Горняк. Венок Майклу Удомо | страница 11



Вначале луч выхватил из тьмы огромные растоптанные кеды, скрепленные обрывками веревки и проволокой, из которых, невзирая на все ухищрения, торчали пальцы; потом пыльные брюки нераспознаваемого цвета с прорехами на коленях, такие тесные, что казалось, они вот-вот лопнут; потом грудь колесом, широченные плечи, обтянутые такой же тесной ветхой рубашкой, грозившей расползтись; задержался на круглой добродушной физиономии; переметнулся на правую руку, с нее на левую. Затем фонарь погас, и Кзуму вновь обступила темнота.

— Ладно, — сказала наконец женщина. — Я пущу тебя отдохнуть и выпить, Кзума с Севера. Пошли.

Кзума замешкался. Женщина залилась звонким смехом.

— Такой здоровенный парень, а боишься.

— Тут темно.

Фонарь снова зажегся, но на этот раз луч упал на землю в нескольких шагах от Кзумы.

— Пошли, — повторила женщина.

Кзума пошел вслед за лучом.

— Сюда, — сказала женщина и толкнула дверь. — Входи.

Кзума вошел в дом. Женщина прикрыла дверь, миновав проходную комнату, они очутились в комнате побольше. Тут горел свет, а за столом, на котором стоял огромный бидон с пивом, сидели трое мужчин и старуха.

— Это Кзума с Севера, — сказала женщина. — Он устал и проголодался. Накорми его, Опора… Садись, Кзума.

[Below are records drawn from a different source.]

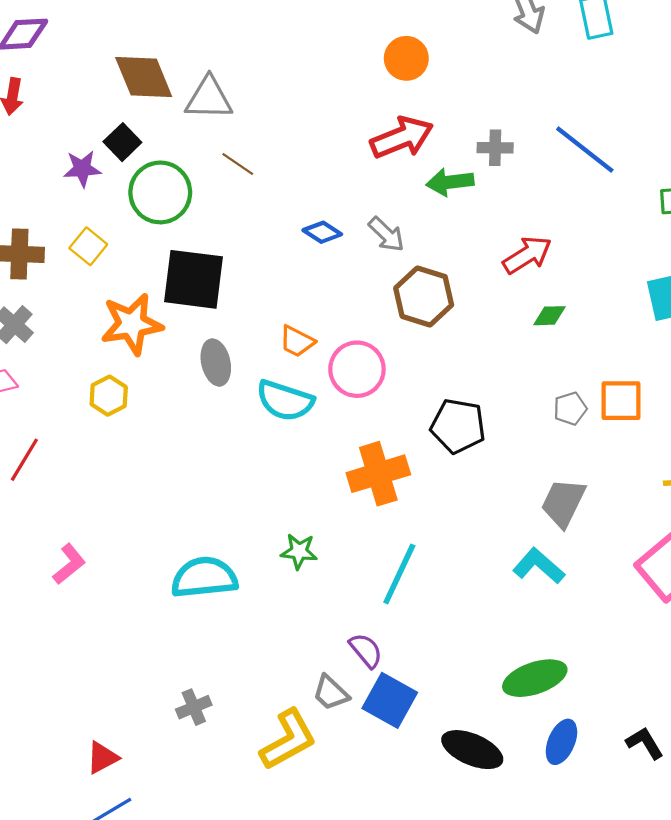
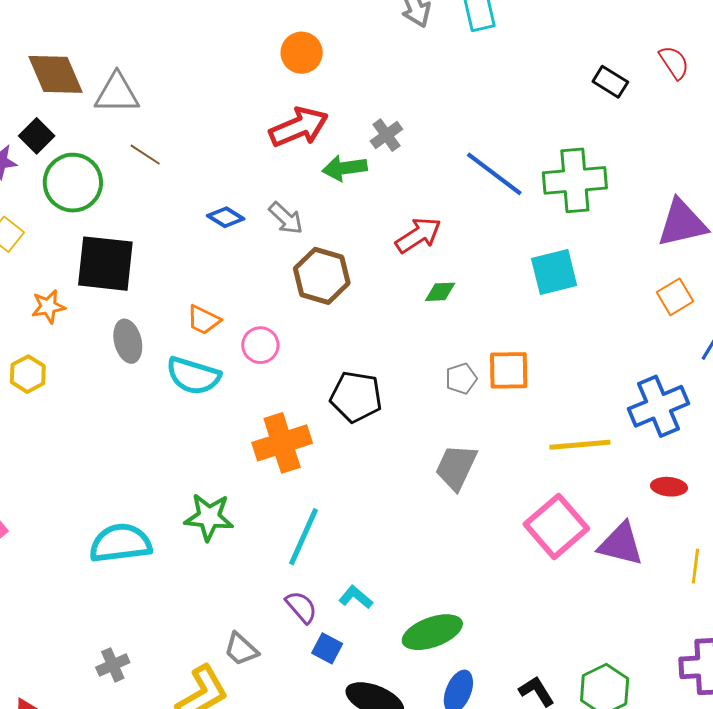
gray cross: (495, 148) -> (386, 135), turned -36
blue line: (585, 150) -> (494, 174), moved
orange star: (132, 324) -> (48, 307), size x0.6
pink circle: (357, 369) -> (260, 345), size x0.7
green star: (299, 551) -> (209, 517), size x1.4
cyan L-shape: (539, 566) -> (356, 597), moved, size x0.7
purple semicircle: (366, 650) -> (301, 607), moved
blue square: (390, 700) -> (327, 648), moved, size x0.6

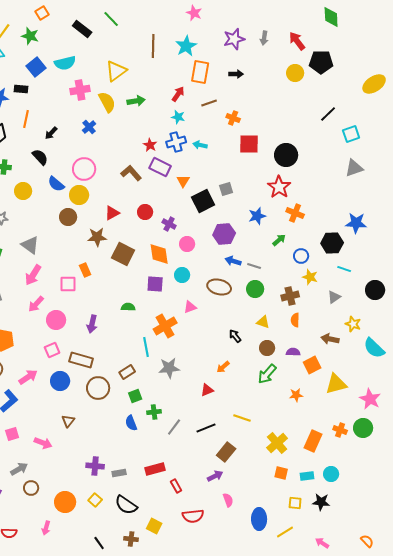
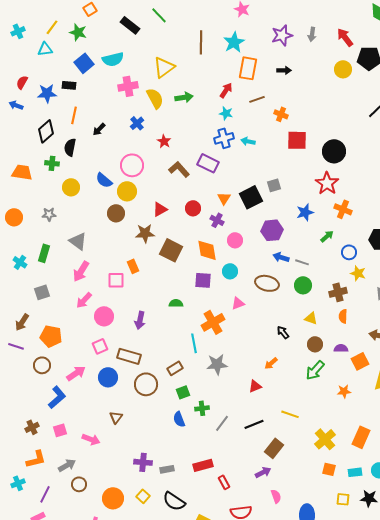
red star: (150, 145) -> (164, 141), moved
black semicircle: (40, 157) -> (70, 147), moved, turned -126
orange triangle: (183, 181) -> (224, 198), moved

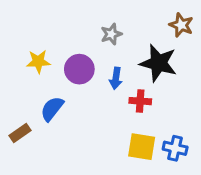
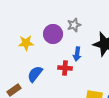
purple circle: (79, 69) -> (53, 34), moved
red cross: (140, 101) -> (65, 68), moved

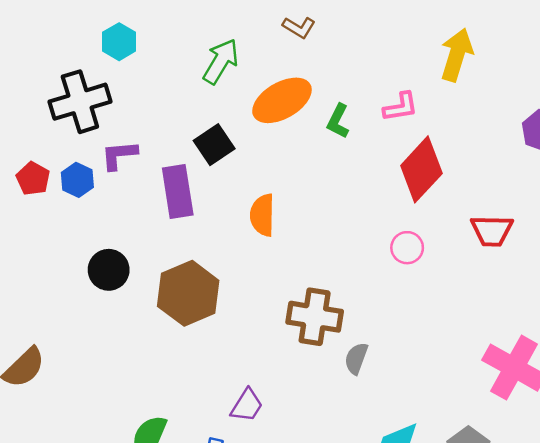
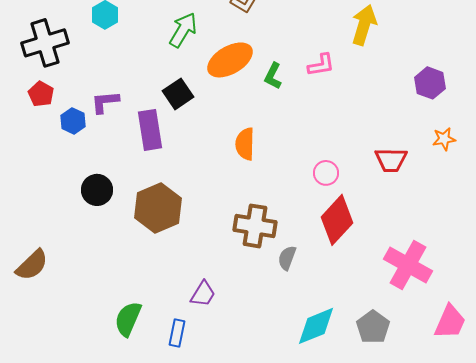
black cross: (80, 102) -> (45, 43), moved
red diamond: (421, 169) -> (337, 220), moved
red pentagon: (33, 179) -> (41, 94), moved
orange semicircle: (262, 215) -> (245, 144), moved

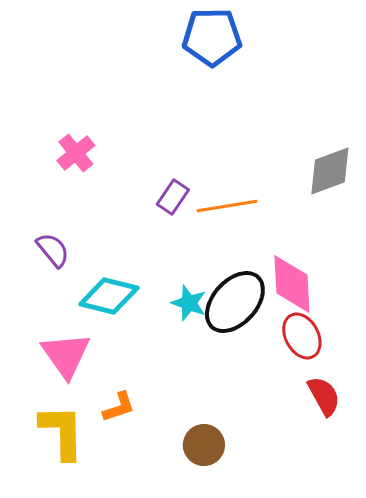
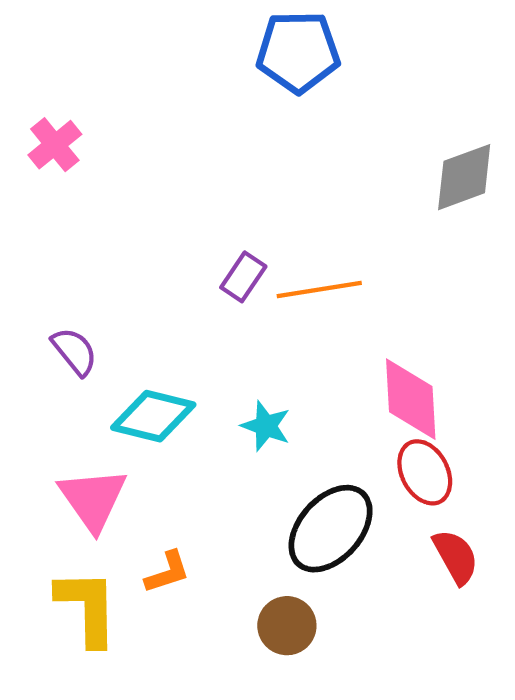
pink cross: (76, 153) -> (55, 145), moved
gray diamond: (330, 171) -> (464, 177), moved
black ellipse: (235, 302) -> (331, 529), moved

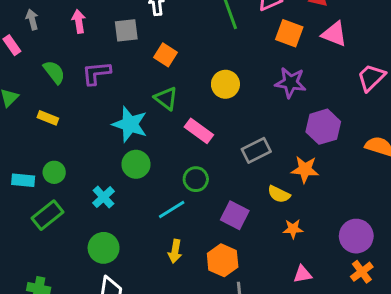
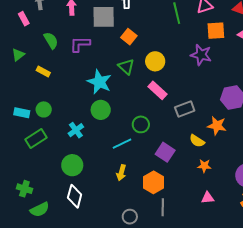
gray square: (126, 30) -> (104, 17), size x1.4
orange square: (289, 33) -> (216, 31), turned -30
purple star: (291, 83) -> (201, 55), moved
yellow circle: (225, 84) -> (155, 61), moved
pink rectangle: (199, 131) -> (157, 90), moved

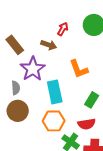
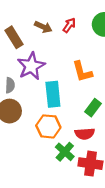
brown arrow: (49, 45) -> (43, 27), moved

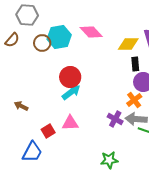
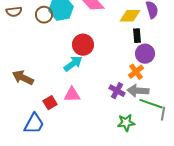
brown semicircle: (12, 40) -> (14, 12), turned 42
red circle: (70, 77) -> (83, 45), moved
brown arrow: (21, 106) -> (23, 78), size x1.5
green star: (109, 160) -> (126, 123), moved

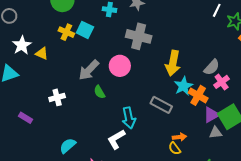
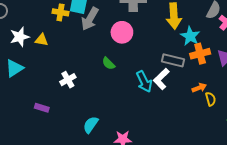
white star: (22, 45) -> (20, 37), turned 30
gray arrow: (89, 70) -> (90, 19), moved
orange cross: (198, 95) -> (200, 54), moved, turned -30
white L-shape: (116, 139) -> (161, 79), moved
yellow semicircle: (175, 148) -> (211, 99), moved, turned -144

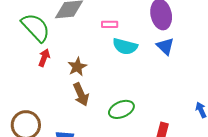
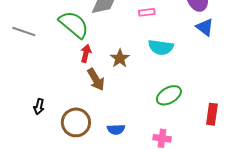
cyan semicircle: (125, 46) -> (161, 47), moved
brown arrow: (81, 94) -> (96, 79), moved

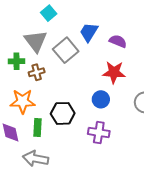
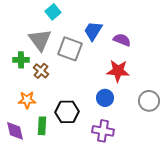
gray square: (66, 50) -> (70, 49), turned -30
brown cross: (37, 72) -> (41, 71), turned -35
orange star: (23, 101) -> (27, 100), size x0.7

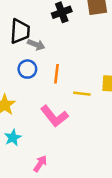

Кзума разглядывал женщину. Рослая, крупная, кожа, как у всех женщин народа басуто, гладкая, с желтоватым отливом, колючий взгляд темных глаз. Чувствуется сильный характер, и глаза такие, словно видят тебя насквозь.

— Как тебя зовут? — спросил он.

Женщина улыбнулась, и он заметил, что улыбка тронула лишь одну сторону ее лица. Левую.

— Лия, — сказала женщина.

— А зачем тебе знать, как ее зовут? — спросил долговязый мозгляк, моложе всех в комнате. Злобно скривившись, он буравил Кзуму глазами.

— Кто он? — спросил женщину Кзума.

— Он-то? Дладла. Вообразил, что он силач, и балуется ножом, а на самом деле он просто щенок.

— Хоть он щепок, а хозяйка возьми да и положи этого щенка с собой спать, — сказал старший из мужчин и рассыпался кудахтающим смехом.

Лия улыбнулась.

— Правда твоя, Папаша, только почему бы щенку и не погреть хозяйку?

Папаша и вовсе зашелся. Бока его тряслись, слезы текли по щекам, он задыхался.

Дладла, без лишних слов, хватил Папашу кулаком по виску, да так, что тот отлетел в угол. Кзума двинулся к нему, но, увидев в руке Дладлы нож, неспешно положил узелок на стол и обогнул длинную скамью. Дладла занес нож над головой, ощерился. Оба во все глаза следили друг за другом. В комнате воцарилась тишина. Папаша с нетерпением ожидал, когда начнется драка, — глаза его возбужденно блестели.